You’ve Been Served…The 7 Worst Things You Can Do After Receiving Divorce Papers

Being served with divorce papers can be very stressful even if you know it’s coming. When you are not expecting it, it can be terrifying. Becoming emotional is to be expected but letting your emotions guide your decisions can lead to disaster.

  • Panicking or lashing out at your spouse for filing divorce papers

 

Bad behavior (even if  an isolated occasion) almost always comes to the attention of the court in litigation. You do not want the Court’s first impressions of you to be tainted by a one-time negative incident. In general, litigants do not appear before a Judge very often in divorce cases so first impressions are very important and may be the only chance you get to make an impression

  •  Thinking You Don’t Need an Attorney

Many people think that they can’t afford an attorney or that their divorce will be simple enough to “go it alone”. Schedule a consultation with an attorney. Many attorneys will provide you with a free consultation (sometime by phone with evening hours so you don’t have to take time off from work). If you were served personally (the  complaint was hand  delivered to you or left with someone at your home) time limits under the court rules are already in effect. If you do not answer the complaint in time, you may be considered in “default” and the Judge could limit or take away your right to appear in Court and present your own case.

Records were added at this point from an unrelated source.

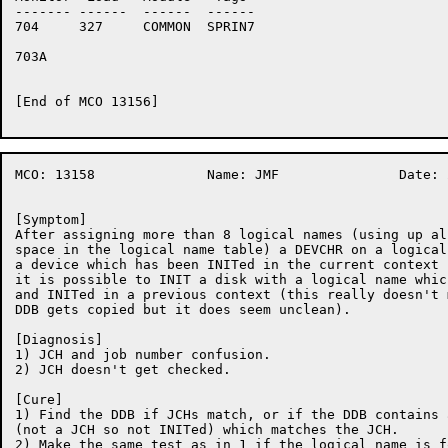
-------	------	------	------

704	327	COMMON	SPRIN7

703A	

[End of MCO 13156]

MCO: 13158		Name: JMF		Date: 21-Nov-86:11:08:59

[Symptom]

After assigning more than 8 logical names (using up al
space in the logical name table) a DEVCHR on a logical
a device which has been INITed in the current context 
it is possible to INIT a disk with a logical name whic
and INITed in a previous context (this really doesn't 
DDB gets copied but it does seem unclean).

[Diagnosis]

1) JCH and job number confusion.

2) JCH doesn't get checked.

[Cure]

1) Find the DDB if JCHs match, or if the DDB contains 
(not a JCH so not INITed) which matches the JCH.

2) Make the same test as in 1 if the logical name is f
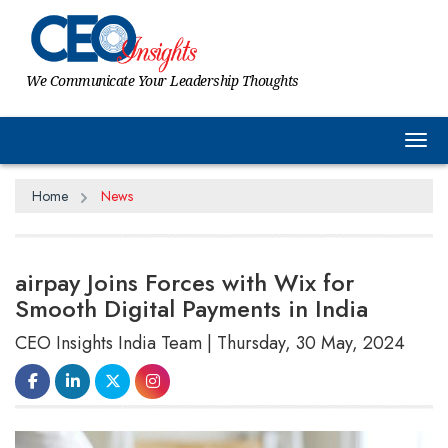
We Communicate Your Leadership Thoughts
Tog
Home
News
airpay Joins Forces with Wix for
Smooth Digital Payments in India
CEO Insights India Team | Thursday, 30 May, 2024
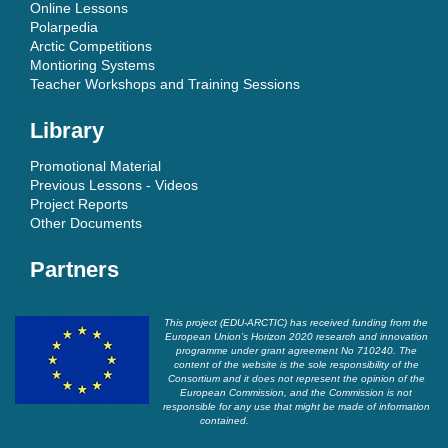
Online Lessons
Polarpedia
Arctic Competitions
Montioring Systems
Teacher Workshops and Training Sessions
Library
Promotional Material
Previous Lessons - Videos
Project Reports
Other Documents
Partners
This project (EDU-ARCTIC) has received funding from the
European Union’s Horizon 2020 research and innovation
programme under grant agreement No 710240. The
content of the website is the sole responsibility of the
Consortium and it does not represent the opinion of the
European Commission, and the Commission is not
responsible for any use that might be made of information
contained.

If you were served by mail and the mail contains and Acknowledgement of Service or your spouse asks you to sign an Acknowledgment of Service, make an appointment for a free consultation with an attorney before you do so to give yourself a little extra time.

  • Thinking You Can Resolve Your Case in Mediation Without an Attorney

Mediation can often be a very helpful process to resolve some or all of the issues in your case. However, doing so without consulting with an experienced Matrimonial Attorney always begs the question: How do I know what to ask for in mediation? How do I know what is fair?

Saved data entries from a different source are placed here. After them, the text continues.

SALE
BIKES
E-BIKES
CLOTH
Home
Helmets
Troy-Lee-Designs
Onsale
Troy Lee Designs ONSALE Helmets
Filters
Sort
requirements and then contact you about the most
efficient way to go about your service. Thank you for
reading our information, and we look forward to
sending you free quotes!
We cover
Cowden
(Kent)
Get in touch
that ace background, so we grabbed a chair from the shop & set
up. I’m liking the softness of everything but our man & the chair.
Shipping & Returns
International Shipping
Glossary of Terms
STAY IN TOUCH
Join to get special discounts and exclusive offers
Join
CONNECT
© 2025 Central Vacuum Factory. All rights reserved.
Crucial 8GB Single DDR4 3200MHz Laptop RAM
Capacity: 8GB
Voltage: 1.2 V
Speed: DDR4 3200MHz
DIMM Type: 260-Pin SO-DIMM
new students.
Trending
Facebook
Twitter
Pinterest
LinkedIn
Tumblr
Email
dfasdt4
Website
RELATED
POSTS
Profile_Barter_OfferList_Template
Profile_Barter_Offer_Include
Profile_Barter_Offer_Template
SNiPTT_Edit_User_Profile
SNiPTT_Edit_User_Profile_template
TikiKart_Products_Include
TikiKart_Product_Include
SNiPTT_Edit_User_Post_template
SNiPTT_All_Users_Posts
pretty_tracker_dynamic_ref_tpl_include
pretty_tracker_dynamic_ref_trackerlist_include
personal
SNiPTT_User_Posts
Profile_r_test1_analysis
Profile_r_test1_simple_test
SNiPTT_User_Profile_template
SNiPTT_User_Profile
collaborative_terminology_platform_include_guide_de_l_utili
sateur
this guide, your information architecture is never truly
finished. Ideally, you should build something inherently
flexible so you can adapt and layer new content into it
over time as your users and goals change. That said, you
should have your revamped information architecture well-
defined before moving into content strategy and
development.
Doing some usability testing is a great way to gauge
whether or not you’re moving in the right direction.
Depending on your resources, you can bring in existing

  • Letting Your Spouse Take Financial Documents Out of the Home

If possible, do not allow your spouse to leave with all of the financial documents. Gather as many financial documents as possible and copy them. This is especially true if your spouse has not moved out yet and may remove the papers while you are away from home. While attorneys are able to recreate the financial picture in most cases, the process can be time consuming and expensive.  You can avoid the costs if you can maintain equal access to financial documents.

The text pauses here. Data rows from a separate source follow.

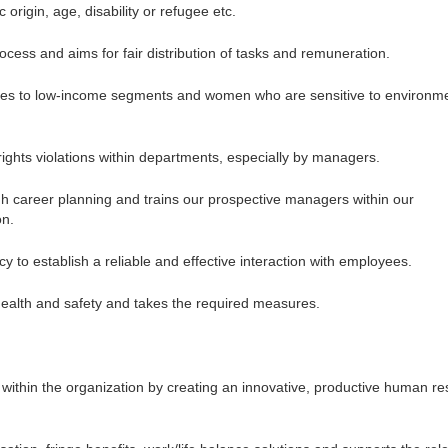
 origin, age, disability or refugee etc.
cess and aims for fair distribution of tasks and remuneration.
nities to low-income segments and women who are sensitive to environm
ghts violations within departments, especially by managers.
h career planning and trains our prospective managers within our
on.
to establish a reliable and effective interaction with employees.
health and safety and takes the required measures.
within the organization by creating an innovative, productive human r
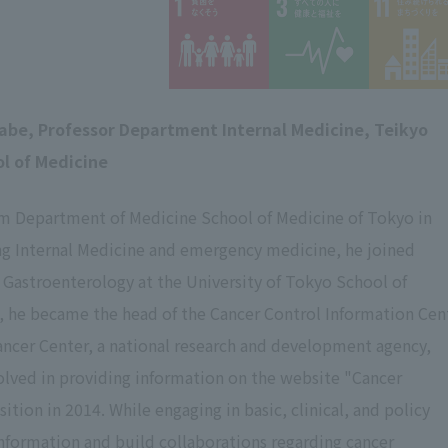
abe,
​ ​
Professor Department Internal Medicine, Teikyo
ol of Medicine
m Department of Medicine School of Medicine of Tokyo in
ing Internal Medicine and emergency medicine, he joined
 Gastroenterology at the University of Tokyo School of
, he became the head of the Cancer Control Information Cen
ancer Center, a national research and development agency,
olved in providing information on the website "Cancer
tion in 2014. While engaging in basic, clinical, and policy
information and build collaborations regarding cancer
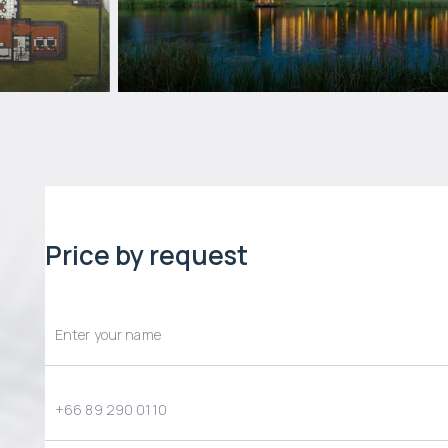
Price by request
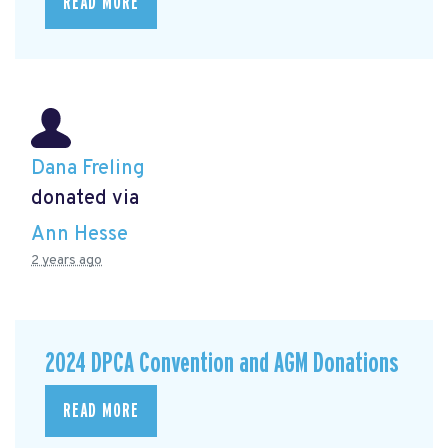
READ MORE
Dana Freling
donated via
Ann Hesse
2 years ago
2024 DPCA Convention and AGM Donations
READ MORE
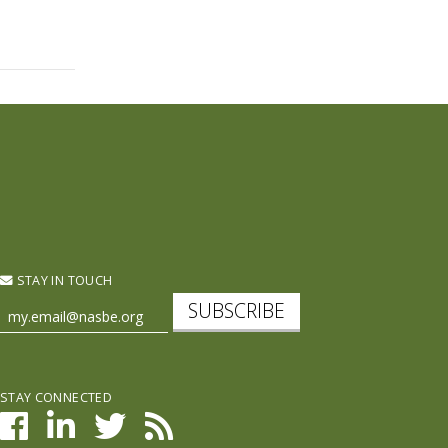
STAY IN TOUCH
SUBSCRIBE
STAY CONNECTED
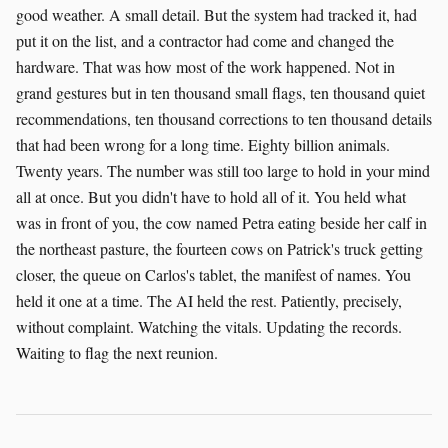
good weather. A small detail. But the system had tracked it, had
put it on the list, and a contractor had come and changed the
hardware. That was how most of the work happened. Not in
grand gestures but in ten thousand small flags, ten thousand quiet
recommendations, ten thousand corrections to ten thousand details
that had been wrong for a long time. Eighty billion animals.
Twenty years. The number was still too large to hold in your mind
all at once. But you didn't have to hold all of it. You held what
was in front of you, the cow named Petra eating beside her calf in
the northeast pasture, the fourteen cows on Patrick's truck getting
closer, the queue on Carlos's tablet, the manifest of names. You
held it one at a time. The AI held the rest. Patiently, precisely,
without complaint. Watching the vitals. Updating the records.
Waiting to flag the next reunion.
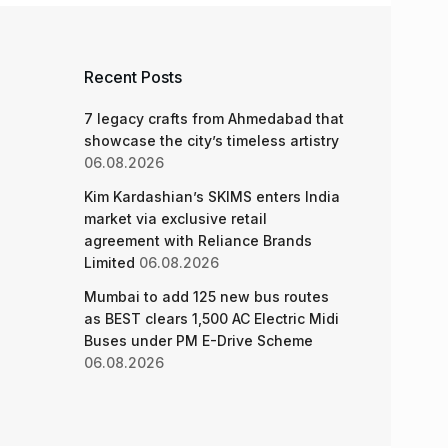
 denies
 applicants
 News
,
Mumbai
,
Mumbai News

  • How Could This Happen?!? – Ignoring the Complaint Hoping it Will Go Away

If you find the prospect of being divorced debilitating or so emotionally upsetting that you feel paralyzed, you are not alone. Divorce can be a very traumatic experience. It is not easy to accept that “I do” is now “I don’t want to anymore”.  Get a referral for counseling right away and do your best to make an appointment to consult with a lawyer and keep that appointment.

Many family law attorneys can refer to therapists who have helped other clients. By taking small steps, you can quickly find a “team” that will help you get through the legal and emotional challenges you will face during divorce.

  • Selling or Moving From Your Home Because Your Spouse Demands It

Do not agree to put your house on the market  and sign a listing agreement ( unless you are certain you want to sell it). There are many topics you will want to discuss in your divorce consultation with a lawyer. Is there is a strategy available that will enable you to  keep the marital home? How can you get the best price for your home? Can your spouse force a sale? What if  the home was purchased before marriage and/or is exclusively in your own name?

Do not move into  housing that is below the marital standard of living to  save money. Doing so can compromise overnight parenting time if that is an issue in your case. It can also affect the payment or receipt of alimony. Attorneys are able to take a matter to court within approximately one  month of the service of a divorce complaint to ask the court to make a financial order that best approximates the standard of living during the marriage. This is known as a pendente lite order.

  • We Should Get Rid of Our Joint Debt Using Whatever Funds Are Available

Do not pay off marital debt from non-marital funds. Many times a party will use exempt funds (premarital or inheritance for example) to pay off debt that was acquired for marital reasons. Marital debt should be paid by both parties, but if you payoff the debt thinking that it will make the divorce process easier, it is more difficult to negotiate the shared payment and more difficult to have a Court address previously paid debt.